Can we afford to fight the opioid crisis? With the devastation meted out from the epidemy, perhaps the most appropriate question is “can we afford not to?”
By Carl Callison – Before addressing the opioid crisis, one should identify what its root causes are. In this case, there are two of them. The first one obviously lies in our capacity to develop strong cravings for a number of things and our inability to recognize our problem before it becomes a full-fledged addiction.
The other cause of the opioid crisis is greed.
Over the last 25 years, greed has crept into all aspects of our economy and lives. As an executive with a large health insurance company, I saw it with the billing practices of certain healthcare providers as well as the excessive salaries paid to hospital administrators, medical practice executives and leaders of health insurance companies and drug manufacturers.

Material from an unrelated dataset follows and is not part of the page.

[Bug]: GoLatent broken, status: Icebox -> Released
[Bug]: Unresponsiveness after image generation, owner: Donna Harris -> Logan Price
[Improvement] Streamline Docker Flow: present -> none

The greed factor associated with the opioid crisis is even more pervasive and despicable because it impacts the health and welfare of individuals, their families, communities, law enforcement and all levels of the government. So, who is perpetrating and benefiting from this greed? It is certain physicians and medical clinics who write excessive numbers of prescriptions for pain medications as well as pharmacies which dispense huge numbers of drugs. And, we cannot forget pharmacy manufacturers who are more than willing to provide outlandish volumes of the most popular pain medications through wholesale distributors..

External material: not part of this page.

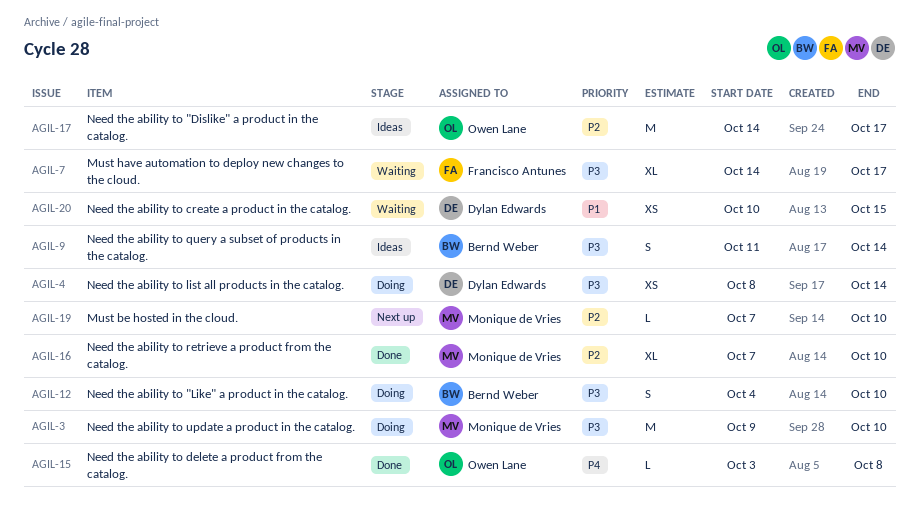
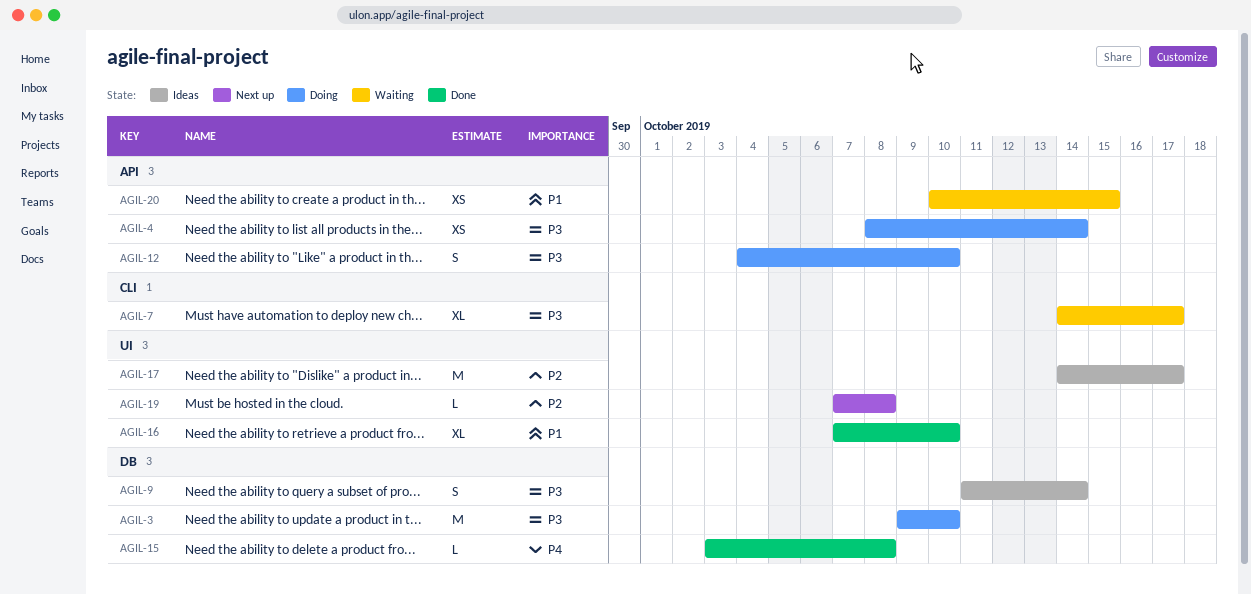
AGIL-16, priority: P2 -> P1
AGIL-19, due: Oct 10 -> Oct 8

In a small town in Southern West Virginia, a local pharmacy received 9 million pills in two years. That’s almost 11,500 pills per resident per year!

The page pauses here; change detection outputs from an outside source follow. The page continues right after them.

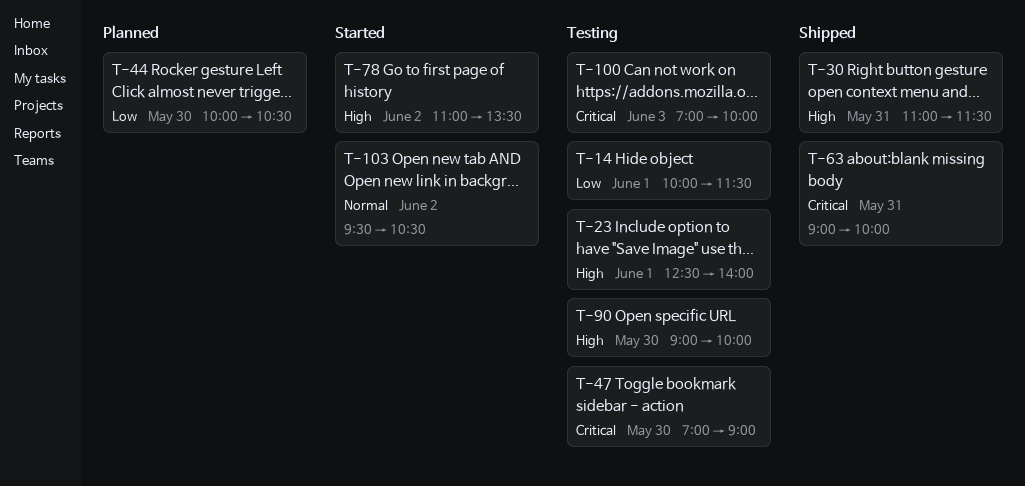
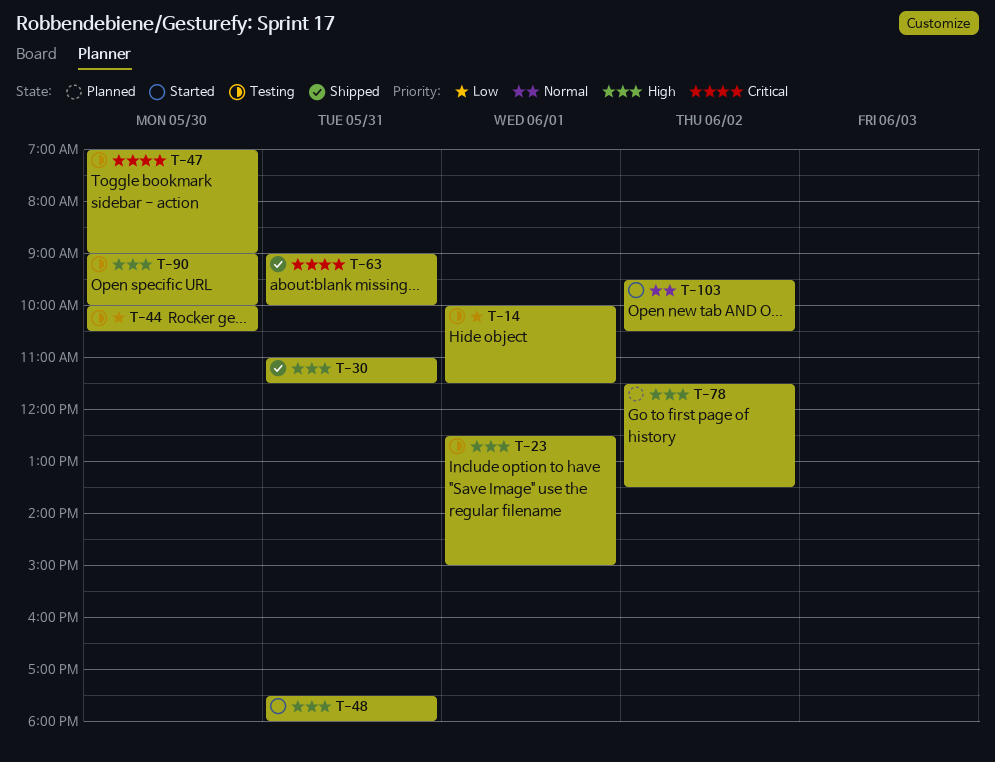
T-23, ends: 14:00 -> 15:00
T-44, status: Planned -> Testing
T-48: none -> present
T-78, status: Started -> Planned
T-78, begins: 11:00 -> 11:30
T-100: present -> none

In 2016, reporters at the Charleston Gazette-Daily Mail in West Virginia, analyzed shipment data and found that three major drug manufacturing companies made $17 billion by sending 423 million opioid painkillers to West Virginia between 2007 and 2012. Six of the 55 West Virginia counties have the highest death tolls resulting from opioid addiction in the country. Over six years, almost 2,000 patients died from overdoses on hydrocodone and OxyContin. This in a state with a population of about 1.8 million.
The Gazette-Mail also found that in one town in southern West Virginia, with just 392 residents—a single pharmacy received roughly 9 million pills over a period of two years! That’s almost 11,500 pills per resident per year! I could elaborate on their findings, but obviously the doctors were prescribing a lot of pain pills, the pharmacy was ordering them and the pharmacy wholesale distributor was delivering them. Ironically, these same distributors blame doctors for the addiction epidemic, but drug manufacturers began advertising their medications as suitable for patients with chronic pain in the 1990s, and doctors began prescribing them liberally. Prior to that time, opioids were only prescribed to patients in a lot of pain near the end of their lives.
So what must be in a plan to address the root causes of the opioid crisis: addiction and greed? Simultaneously, two things must be done. We must establish and evaluate the best methods for treating and providing rehabilitation for those who are addicted. Secondly, we must through a variety of measures, substantially reduce the supply and number of opioid pills being ordered by doctors, dispensed by pharmacies and delivered by pharmaceutical wholesale distributors.
To treat and rehab the addicted, significant resources will be required from all sectors of our country. Federal, state and local governments must be willing to provide sufficient funding to public and private organizations that have established and documented best practices for treating the addiction and enabling individuals to return to society as productive citizens.
To reduce the number of individuals becoming addicted to opioids, the Federal Government and all players in the medical field must come together and establish policies for reducing the number of opioids being manufactured and made available to patients with chronic conditions. This should include an analysis, policy and criteria for determining the type medical conditions treated with opioids.
Can these things be done? Yes, but only with the cooperation and participation by a large number of entities whose motives are not always in parallel. Can we afford to take this action? Perhaps the more appropriate question is “can we afford not to” with the devastation being meted out from the opioid crisis?
About the Author
Carl Callison was graduated from West Virginia University Institute of Technology and after working five years as a Federal Auditor for the US Department of Health Education and Welfare began a 35 years career with West Virginia’s largest provider of prepaid healthcare benefits.
During his 35 years with Blue Cross and Blue Shield, Carl served in several executive positions including sales, marketing, Federal Programs and internal operations. In his last role with Highmark Blue Cross Blue Shield West Virginia, Carl served as Director of Corporate Planning, Communications and Public Relations. In this role, Carl worked with government officials as well as healthcare decision makers charged with controlling the cost and improving the delivery of healthcare in West Virginia. Carl also served as a leader on a joint legislative task force charged with evaluating and improving healthcare in West Virginia.